Implication for P&C carriers
P&C carriers running claims triage, subrogation, or underwriting agents need consumption-based cost models before scaling. A single complex claims workflow can amplify token usage 55x versus a simple query. Budget overruns aren't a risk — they're the default outcome without architecture guardrails.
Most insurers are building AI business cases using SaaS math. That's the wrong model entirely.
Uber's 5,000 engineers burned through their entire 2026 AI token budget in four months. ServiceNow did the same. 71% of enterprises exceeded their AI budgets last year, and that was before agentic adoption really took hold.
Here's what's different about agents: a coding or claims-processing agent running 10 turns doesn't just use 10x the tokens of a single query. It re-reads its full context on every turn. The actual reasoning you care about is maybe 15-20% of total token consumption. The rest is invisible overhead your finance team never modelled.

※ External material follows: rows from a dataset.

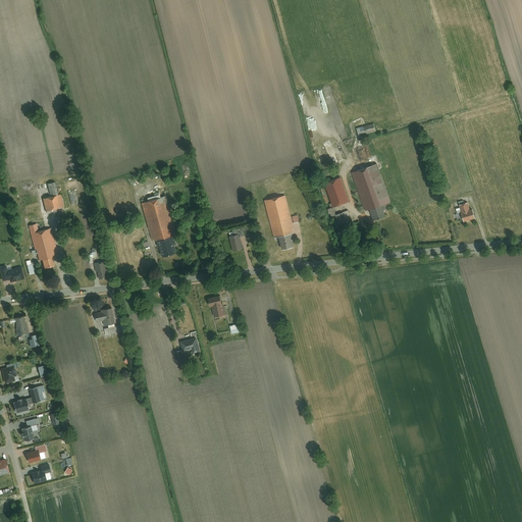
[(359,136),(376,132),(374,122),(356,127),(359,136)]
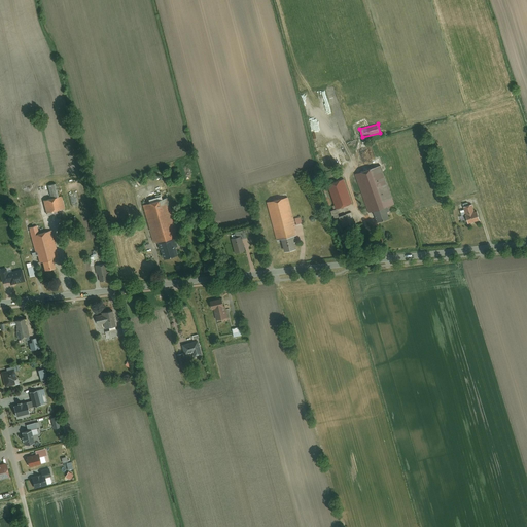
[(394,204),(379,165),(355,174),(370,211),(373,210),(377,221),(389,217),(387,212),(389,210),(388,206),(394,204)]
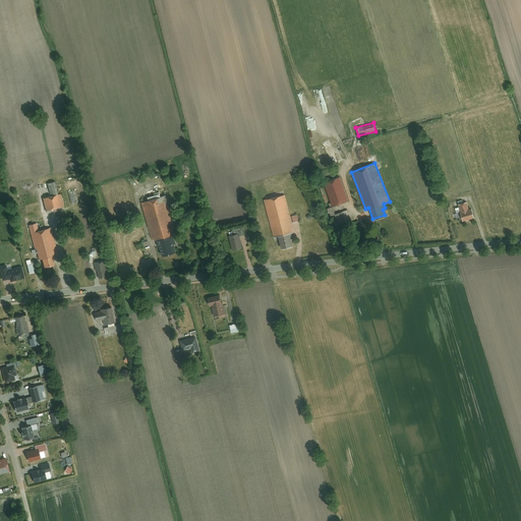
[(349,200),(340,175),(322,182),(331,207),(349,200)]
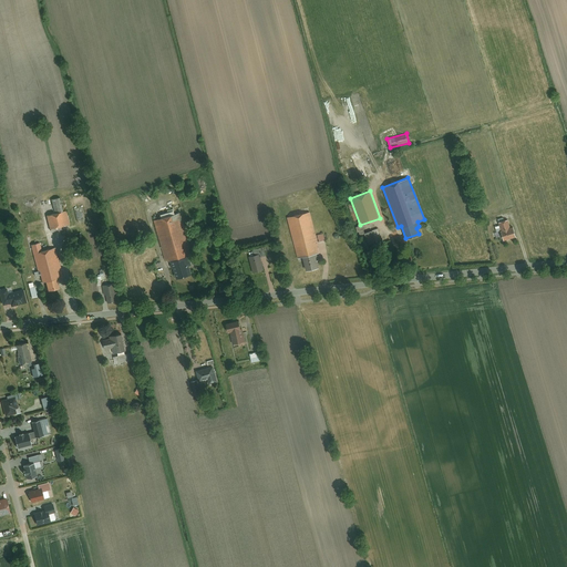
[(54,213),(47,214),(49,228),(71,224),(68,209),(62,210),(60,196),(51,198),(54,213)]
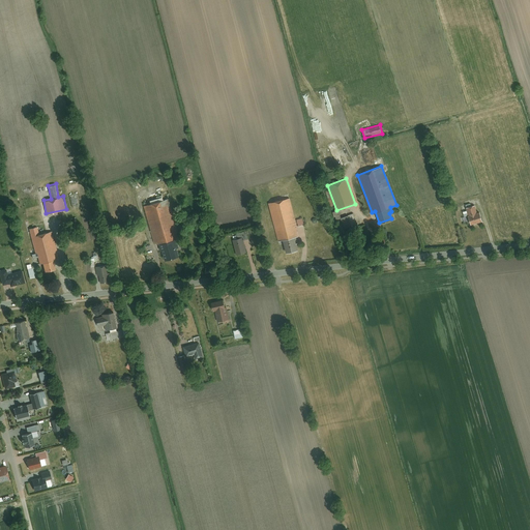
[(299,235),(290,198),(269,203),(278,239),(282,239),(286,253),(299,249),(296,236),(299,235)]
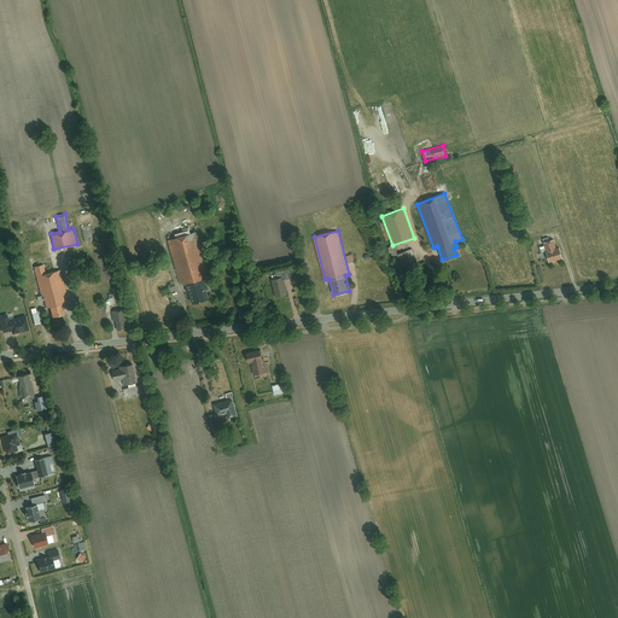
[(194,232),(167,239),(179,285),(184,284),(186,292),(187,292),(191,303),(207,299),(204,287),(207,287),(204,277),(207,277),(194,232)]
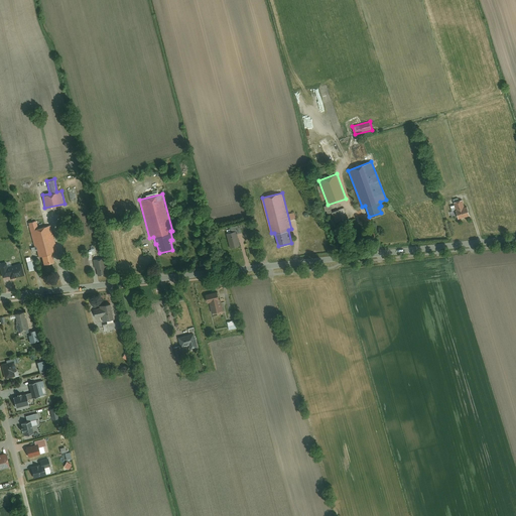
[(465,207),(463,200),(454,202),(459,218),(469,215),(466,206),(465,207)]
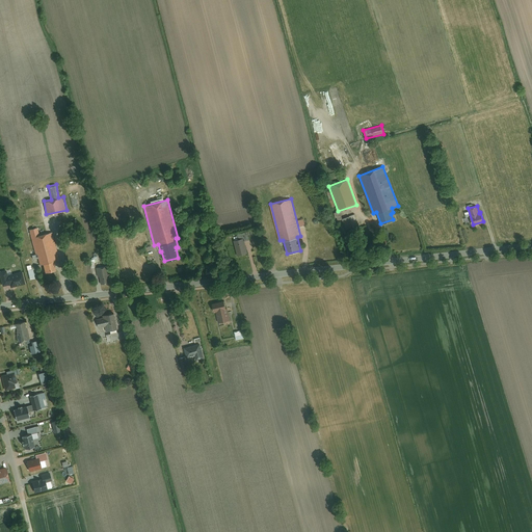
[(36,227),(29,229),(34,254),(36,253),(40,265),(43,264),(45,272),(55,270),(53,260),(59,259),(53,233),(38,236),(36,227)]
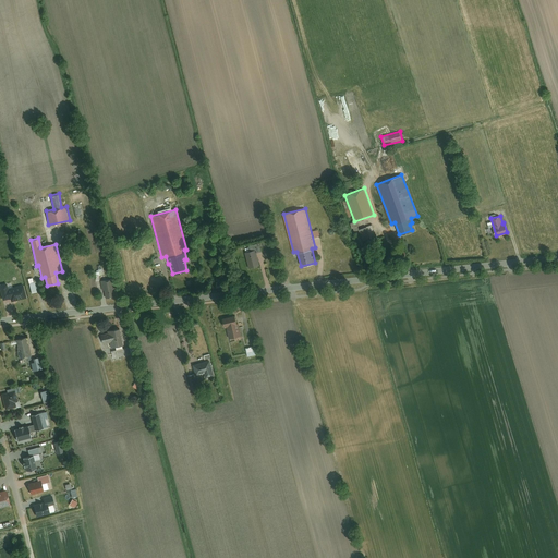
[(259,265),(254,249),(244,252),(249,268),(259,265)]
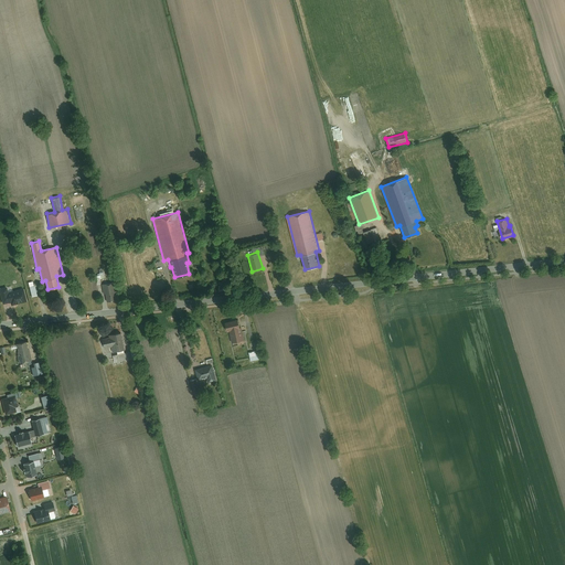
[(115,281),(102,284),(104,294),(106,292),(107,301),(116,300),(115,291),(117,290),(115,281)]
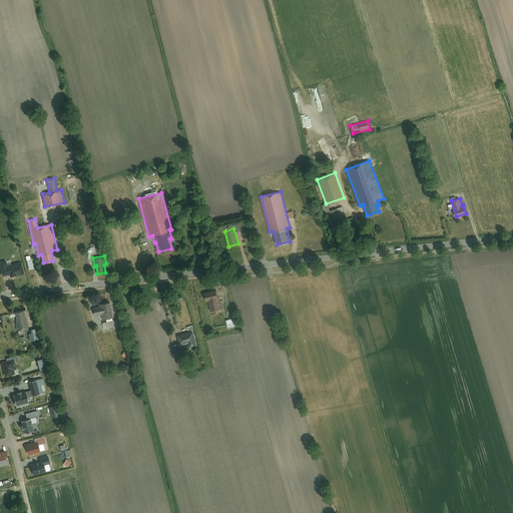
[(7,266),(5,260),(0,261),(0,266),(2,276),(9,275),(9,277),(24,274),(21,262),(7,266)]
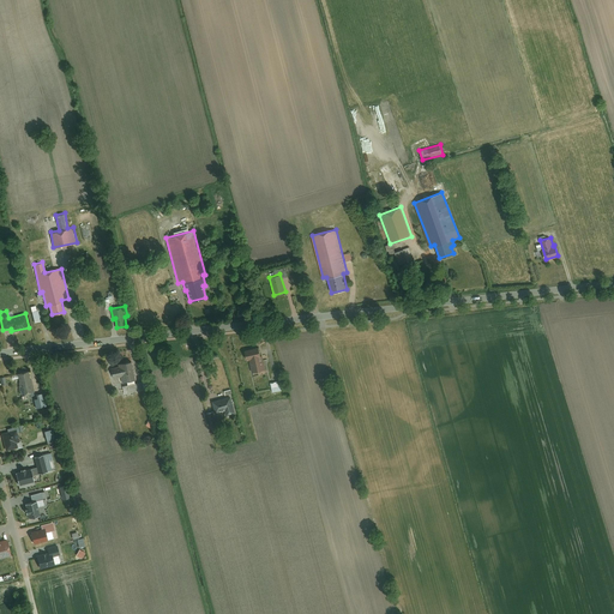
[(258,345),(245,349),(247,359),(250,359),(260,355),(258,345)]
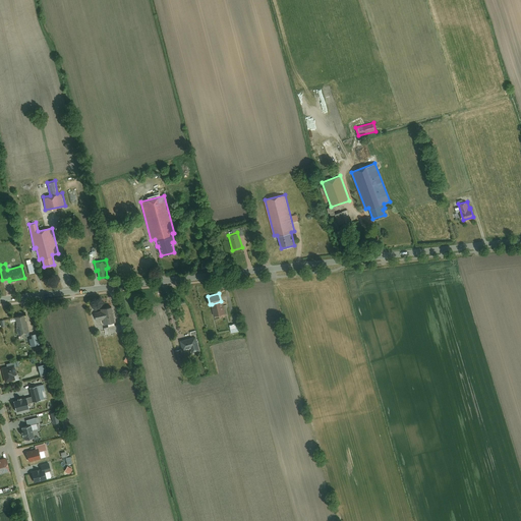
[(212,304),(215,315),(224,312),(221,301),(212,304)]
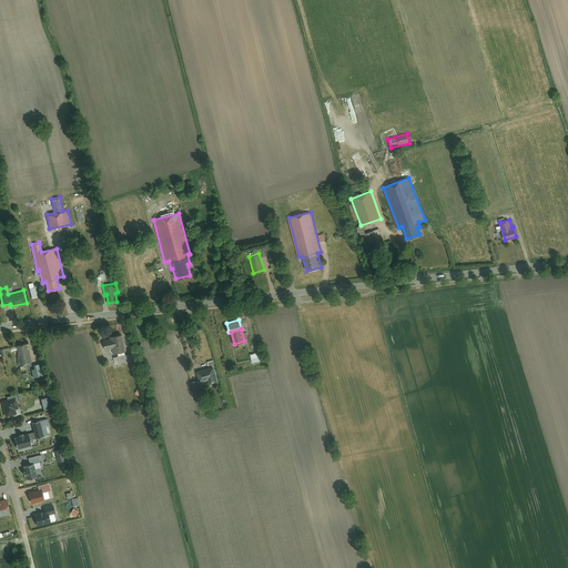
[(124,351),(125,351),(122,334),(110,336),(111,338),(112,347),(113,353),(118,352),(124,351)]
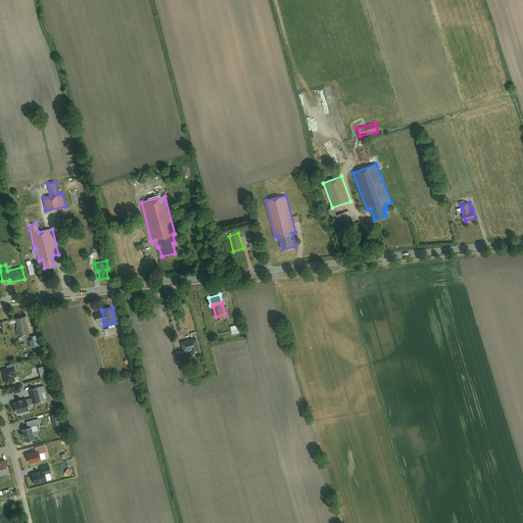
[(25,316),(14,318),(16,326),(15,326),(17,335),(30,333),(28,324),(26,324),(25,316)]
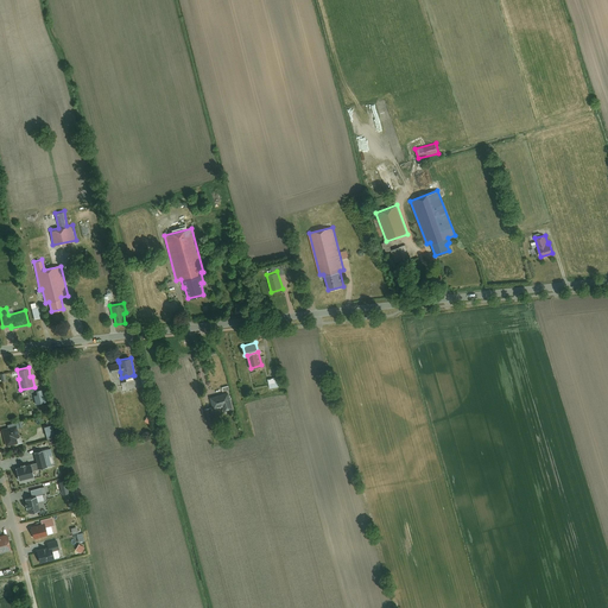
[(278,375),(267,379),(270,388),(280,385),(278,375)]
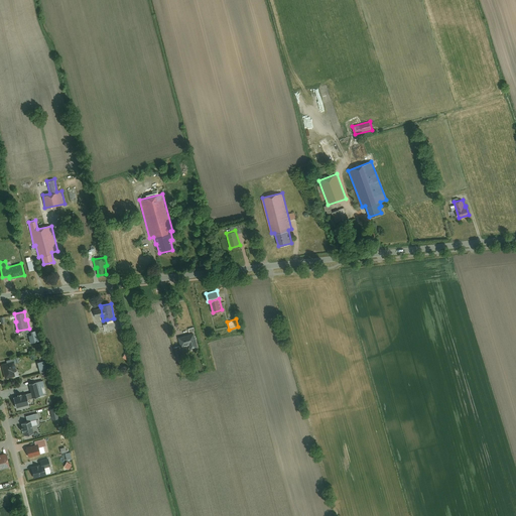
[(113,321),(107,323),(103,324),(105,331),(118,328),(116,320),(113,321)]
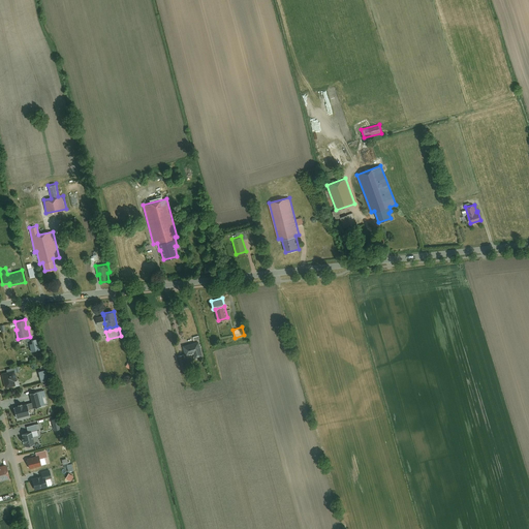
[(199,341),(183,345),(185,354),(194,352),(195,358),(203,355),(199,341)]
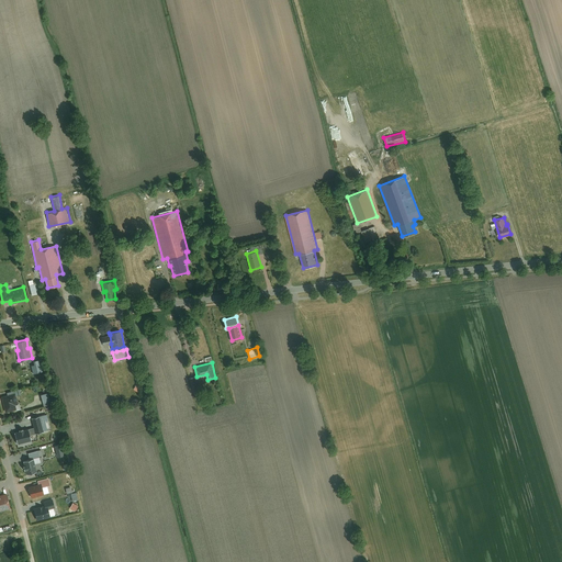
[(7,394),(1,396),(6,412),(15,409),(13,404),(17,403),(14,395),(14,392),(7,394)]
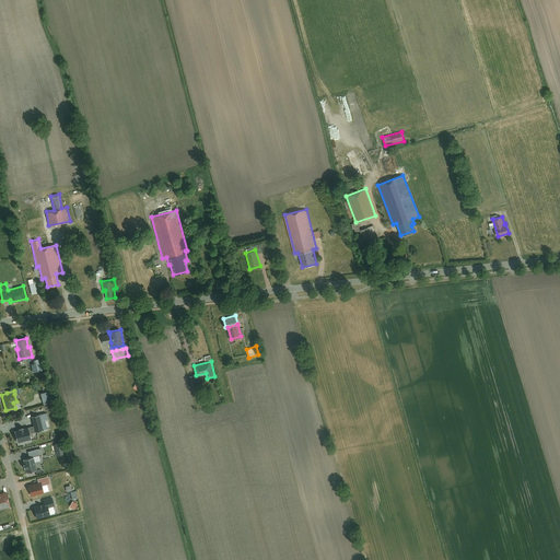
[(43,429),(38,415),(31,417),(33,424),(34,431),(43,429)]
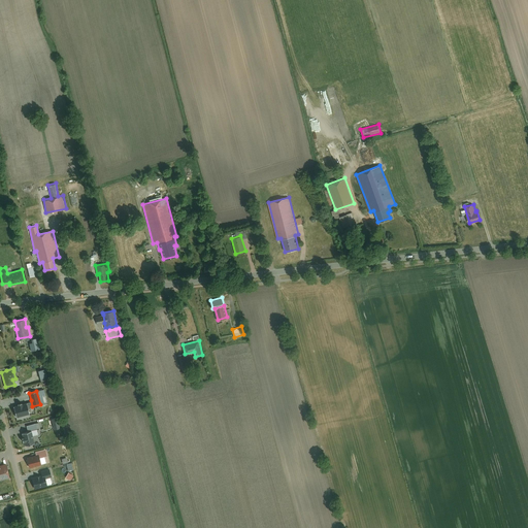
[(26,402),(12,405),(15,417),(29,413),(27,407),(26,402)]
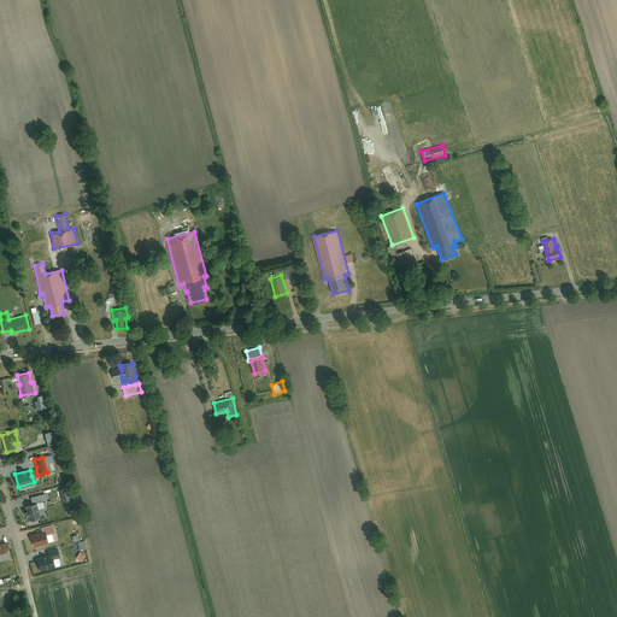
[(47,500),(45,493),(30,497),(31,504),(37,503),(47,500)]
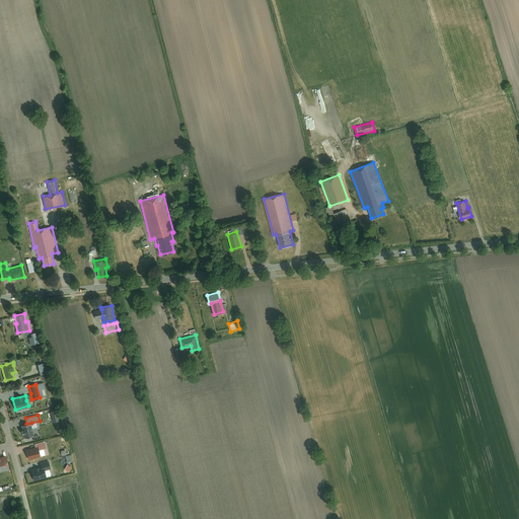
[(26,424),(20,426),(23,438),(34,435),(31,423),(26,424)]
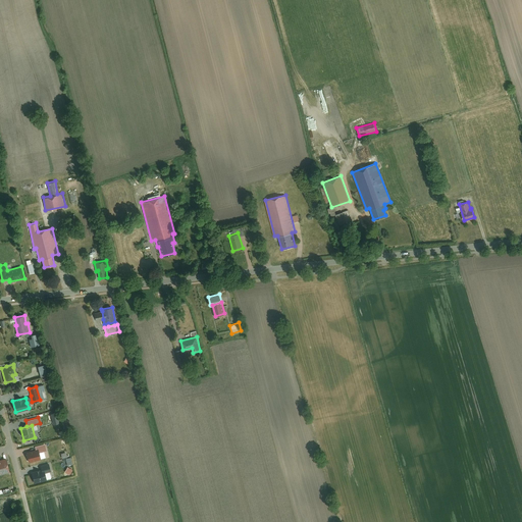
[(36,450),(27,452),(30,461),(40,459),(39,452),(38,449),(36,450)]
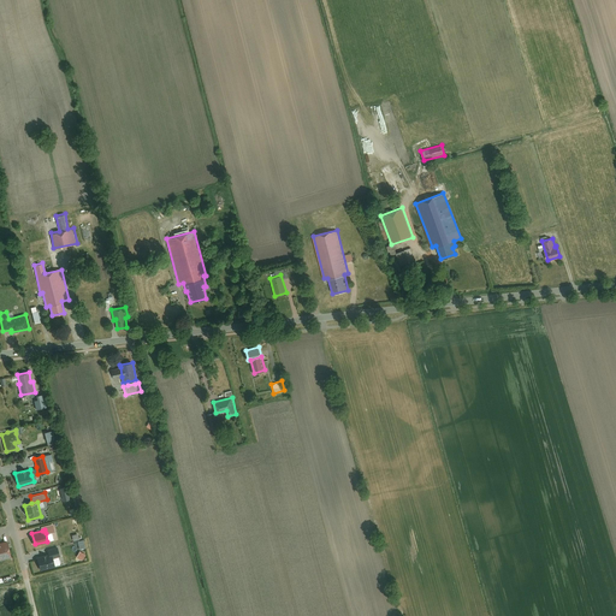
[(0,560),(11,557),(7,540),(0,542),(0,560)]
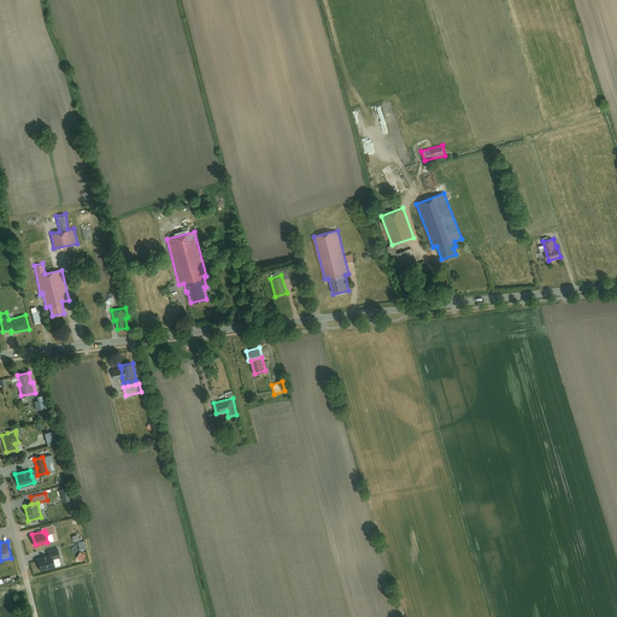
[(60,556),(58,548),(47,551),(48,554),(51,554),(52,558),(60,556)]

For P&C carriers, this matters more than most industries. Claims workflows are long, multi-step, document-heavy. An adjuster-assist agent working a complex liability claim isn't a chatbot — it's a multi-hour autonomous process touching policy data, medical records, legal precedent, and reserve calculations. Each step burns tokens you didn't budget for.
The fix isn't a bigger budget line. It's a different architecture conversation.
Before you scale any agentic workflow in a carrier environment, you need context window management built into the design. You need cost ceilings per transaction type. You need visibility into ghost tokens — the tool calls, retries, and context reloads that never show up in the output but show up very clearly on the invoice.
The carriers who get this right early will have a genuine cost advantage over those who discover it at renewal time. The ones who don't will go back to their boards with AI ROI stories that don't survive contact with the actual bill.